Attention: Available only with Twin Activate commercial edition.
Syntax
parameters = logisticfit(X,y)
parameters = logisticfit(X,y,options)
Inputs
- X
- Training data.
- Type: double
- Dimension: vector | matrix
- y
- Target values.
- Type: double
- Dimension: vector | matrix
- options
- Type: struct
-
- penalty
- Used to specify the norm used in the penalization. The 'newton-cg', 'sag' and 'lbfgs' solvers support only l2 (default) penalties.
- Type: char
- Dimension: string
- dual
- Dual or primal formulation. Dual formulation is only implemented for l2 penalty with liblinear solver. Prefer dual = false (default) when n_samples > n_features.
- Type: logical
- Dimension: Boolean
- tol
- Tolerance for stopping criteria (default: 1e-4).
- Type: double
- Dimension: scalar
- C
- Inverse of regularization strength. It must be a positive float (default: 1). Like in Support Vector Machines, smaller values specify stronger regularization.
- Type: double
- Dimension: scalar
- random_state
- Used when solver = 'sag' or 'liblinear' to shuffle the data.
- Type: integer
- Dimension: scalar
- solver
- Algorithm used to use in the optimization problem.Allowed solvers: 'newton-cg', 'lbfgs' (default), 'liblinear', 'sag', 'saga'
- Type: char
- Dimension: string
- max_iter
- Useful only for newton-cg, sag and lbfgs solvers. Maximum number of iterations taken for the solvers to converge (default: 100).
- Type: integer
- Dimension: scalar
- multi_class
- If 'ovr' is chosen, then a binary problem is fit for each label. If 'multinomial', then the loss minimized is the multinomial loss fit across the entire probability distribution, even when the data is binary. 'multinomial' is unavailable when solver = 'liblinear'. 'auto' (default) selects 'ovr' if the data is binary, or if solver = 'liblinear', and otherwise selects 'multinomial'.
- Type: char
- Dimension: string
Outputs
- parameters
- Contains all the values passed to logisticfit method as options. Additionally it has below key-value pairs.
- Type: struct
-
- scorer
- Function handle pointing to 'accuracy' function.
- Type: function handle
- intercept
- Intercept (bias) added to the decision function.
- Type: double
- Dimension: scalar
- coef
- Coefficient of the features in the decision function.
- Type: double
- Dimension: cell
- classes
- A list of class labels known to the classifier.
- Type: double
- Dimension: matrix
- n_samples
- Number of rows in the training data.
- Type: integer
- Dimension: scalar
- n_features
- Number of columns in the training data.
- Type: integer
- Dimension: scalar
Example
Usage of logisticfit
data = dlmread('banknote_authentication.txt', ',');
X = data(:, 1:2);
y = data(:, end);
parameters = logisticfit(X, y)
parameters = struct [
C: 1
classes: [Matrix] 1 x 2
0 1
coef: [Matrix] 1 x 2
-1.10461 -0.27259
dual: 0
intercept: 0.812773588
max_iter: 100
multi_class: auto
n_features: 2
n_samples: 1372
params: [Matrix] 1 x 3
0.81277 -1.10461 -0.27259
penalty: l2
solver: lbfgs
tol: 0.0001
]
Comments
Output 'parameters' should be passed as input to logisticpredict function.

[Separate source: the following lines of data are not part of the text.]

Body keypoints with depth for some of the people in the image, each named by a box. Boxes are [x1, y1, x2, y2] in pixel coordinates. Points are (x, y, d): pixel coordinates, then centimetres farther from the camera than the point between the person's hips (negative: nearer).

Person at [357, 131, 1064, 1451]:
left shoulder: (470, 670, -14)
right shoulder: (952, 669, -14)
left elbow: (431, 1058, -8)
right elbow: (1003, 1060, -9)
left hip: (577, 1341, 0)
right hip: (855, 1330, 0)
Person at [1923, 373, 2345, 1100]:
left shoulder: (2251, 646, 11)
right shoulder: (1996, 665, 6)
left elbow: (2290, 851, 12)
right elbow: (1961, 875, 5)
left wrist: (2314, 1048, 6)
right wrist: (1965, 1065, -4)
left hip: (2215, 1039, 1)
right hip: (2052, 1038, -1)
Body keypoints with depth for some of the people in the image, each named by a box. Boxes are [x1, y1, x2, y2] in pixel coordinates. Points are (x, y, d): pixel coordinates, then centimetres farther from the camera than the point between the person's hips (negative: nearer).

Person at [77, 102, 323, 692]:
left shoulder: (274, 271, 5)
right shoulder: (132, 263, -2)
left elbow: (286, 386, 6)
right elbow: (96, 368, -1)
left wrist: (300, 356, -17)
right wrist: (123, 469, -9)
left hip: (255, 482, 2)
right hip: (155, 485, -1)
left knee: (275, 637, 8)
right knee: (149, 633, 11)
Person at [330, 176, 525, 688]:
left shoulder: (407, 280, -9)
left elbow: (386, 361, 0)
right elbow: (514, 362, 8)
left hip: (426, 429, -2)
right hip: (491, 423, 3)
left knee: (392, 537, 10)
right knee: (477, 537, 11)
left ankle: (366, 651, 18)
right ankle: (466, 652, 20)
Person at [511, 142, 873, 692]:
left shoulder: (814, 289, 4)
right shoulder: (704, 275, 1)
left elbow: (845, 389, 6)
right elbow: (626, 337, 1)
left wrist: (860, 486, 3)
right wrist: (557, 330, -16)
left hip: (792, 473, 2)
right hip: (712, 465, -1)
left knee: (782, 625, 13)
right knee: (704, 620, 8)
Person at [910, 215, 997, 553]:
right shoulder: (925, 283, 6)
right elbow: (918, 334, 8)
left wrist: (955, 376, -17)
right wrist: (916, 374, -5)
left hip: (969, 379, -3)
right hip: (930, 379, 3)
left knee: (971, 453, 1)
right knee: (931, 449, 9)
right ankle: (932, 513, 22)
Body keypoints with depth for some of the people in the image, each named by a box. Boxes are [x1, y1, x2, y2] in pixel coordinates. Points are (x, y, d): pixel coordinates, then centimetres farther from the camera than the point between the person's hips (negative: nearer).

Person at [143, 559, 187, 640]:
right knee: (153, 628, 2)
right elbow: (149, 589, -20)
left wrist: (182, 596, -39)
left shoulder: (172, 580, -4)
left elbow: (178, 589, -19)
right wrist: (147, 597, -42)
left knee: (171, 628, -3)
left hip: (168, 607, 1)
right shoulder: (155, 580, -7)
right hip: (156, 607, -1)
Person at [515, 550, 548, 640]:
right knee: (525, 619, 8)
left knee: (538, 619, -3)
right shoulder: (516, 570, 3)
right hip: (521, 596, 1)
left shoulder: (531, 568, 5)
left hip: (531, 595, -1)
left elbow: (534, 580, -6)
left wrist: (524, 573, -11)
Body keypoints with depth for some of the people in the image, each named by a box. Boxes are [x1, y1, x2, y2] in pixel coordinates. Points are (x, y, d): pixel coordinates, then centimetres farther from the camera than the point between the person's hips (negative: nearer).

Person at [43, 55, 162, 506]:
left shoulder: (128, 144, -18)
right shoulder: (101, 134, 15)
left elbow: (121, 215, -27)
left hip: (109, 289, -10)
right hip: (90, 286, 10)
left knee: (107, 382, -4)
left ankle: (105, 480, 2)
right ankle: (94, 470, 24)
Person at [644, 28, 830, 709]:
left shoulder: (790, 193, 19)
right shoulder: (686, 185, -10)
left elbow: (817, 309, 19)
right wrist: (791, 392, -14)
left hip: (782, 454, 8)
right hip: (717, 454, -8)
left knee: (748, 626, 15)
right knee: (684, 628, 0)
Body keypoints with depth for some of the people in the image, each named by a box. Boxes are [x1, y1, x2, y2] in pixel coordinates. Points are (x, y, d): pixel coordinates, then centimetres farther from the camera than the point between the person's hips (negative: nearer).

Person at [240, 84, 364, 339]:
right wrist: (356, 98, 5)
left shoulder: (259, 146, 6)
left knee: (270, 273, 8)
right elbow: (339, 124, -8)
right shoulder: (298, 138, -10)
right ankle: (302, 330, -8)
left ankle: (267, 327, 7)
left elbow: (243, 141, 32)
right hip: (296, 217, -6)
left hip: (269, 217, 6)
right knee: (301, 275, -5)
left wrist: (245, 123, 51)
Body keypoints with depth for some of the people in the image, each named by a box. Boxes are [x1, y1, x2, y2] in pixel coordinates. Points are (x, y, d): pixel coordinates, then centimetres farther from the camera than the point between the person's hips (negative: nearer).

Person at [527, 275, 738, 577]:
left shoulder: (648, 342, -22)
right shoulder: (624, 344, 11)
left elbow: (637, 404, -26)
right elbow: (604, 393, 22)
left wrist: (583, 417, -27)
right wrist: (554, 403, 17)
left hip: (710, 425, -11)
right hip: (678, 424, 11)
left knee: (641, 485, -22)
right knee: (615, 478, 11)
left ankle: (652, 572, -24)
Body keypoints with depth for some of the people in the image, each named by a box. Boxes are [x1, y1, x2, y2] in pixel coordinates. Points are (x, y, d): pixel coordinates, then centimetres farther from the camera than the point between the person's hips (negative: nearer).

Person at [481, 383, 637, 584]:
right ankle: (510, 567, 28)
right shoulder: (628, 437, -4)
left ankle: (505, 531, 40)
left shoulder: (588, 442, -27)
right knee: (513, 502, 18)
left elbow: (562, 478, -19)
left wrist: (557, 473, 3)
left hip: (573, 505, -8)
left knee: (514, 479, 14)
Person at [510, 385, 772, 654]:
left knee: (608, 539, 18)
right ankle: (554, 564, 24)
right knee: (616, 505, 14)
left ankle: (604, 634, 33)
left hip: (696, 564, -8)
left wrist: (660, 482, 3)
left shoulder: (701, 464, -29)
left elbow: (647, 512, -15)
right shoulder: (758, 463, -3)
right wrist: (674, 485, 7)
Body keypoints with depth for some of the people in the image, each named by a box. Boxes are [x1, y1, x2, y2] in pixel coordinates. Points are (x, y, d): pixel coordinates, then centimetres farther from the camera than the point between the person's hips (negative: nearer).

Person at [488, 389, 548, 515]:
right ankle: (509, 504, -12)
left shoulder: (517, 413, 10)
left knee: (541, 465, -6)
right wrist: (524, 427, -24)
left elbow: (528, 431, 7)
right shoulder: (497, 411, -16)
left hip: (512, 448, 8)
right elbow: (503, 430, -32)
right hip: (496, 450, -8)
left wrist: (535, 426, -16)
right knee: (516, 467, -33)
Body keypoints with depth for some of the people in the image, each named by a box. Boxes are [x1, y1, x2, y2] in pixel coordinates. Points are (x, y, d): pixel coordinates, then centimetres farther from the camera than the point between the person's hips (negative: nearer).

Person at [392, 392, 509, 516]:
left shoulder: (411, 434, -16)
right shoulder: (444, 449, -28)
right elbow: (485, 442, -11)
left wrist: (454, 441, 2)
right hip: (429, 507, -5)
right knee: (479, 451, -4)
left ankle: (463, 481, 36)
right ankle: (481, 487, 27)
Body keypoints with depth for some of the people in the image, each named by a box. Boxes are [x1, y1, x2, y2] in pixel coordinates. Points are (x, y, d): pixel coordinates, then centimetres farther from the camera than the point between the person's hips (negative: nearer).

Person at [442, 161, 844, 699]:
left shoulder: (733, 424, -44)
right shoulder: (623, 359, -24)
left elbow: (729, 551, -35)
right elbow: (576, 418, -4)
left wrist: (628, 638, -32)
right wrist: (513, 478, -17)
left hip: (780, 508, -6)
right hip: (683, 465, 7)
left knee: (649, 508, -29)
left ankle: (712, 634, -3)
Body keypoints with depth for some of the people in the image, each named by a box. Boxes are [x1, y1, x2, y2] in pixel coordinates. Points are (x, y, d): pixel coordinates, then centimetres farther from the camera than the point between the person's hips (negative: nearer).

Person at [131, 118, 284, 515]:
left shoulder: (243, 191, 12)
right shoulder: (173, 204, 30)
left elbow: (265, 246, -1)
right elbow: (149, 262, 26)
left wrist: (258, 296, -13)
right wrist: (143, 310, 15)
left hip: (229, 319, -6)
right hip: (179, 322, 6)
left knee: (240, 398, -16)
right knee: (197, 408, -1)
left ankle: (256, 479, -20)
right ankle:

For small datasets, 'liblinear' is a good choice, whereas 'sag' and 'saga' are faster for large ones.
For multiclass problems, only 'newton-cg', 'sag', 'saga' and 'lbfgs' handle multinomial loss; 'liblinear' is limited to one-versus-rest schemese. 'newton-cg', 'lbfgs' and 'sag' only handle L2 penalty, whereas 'liblinear' and 'saga' handle L1 penalty.
Note that 'sag' and 'saga' fast convergence is only guaranteed on features with approximately the same scale. You can preprocess the data using preprocessing methods.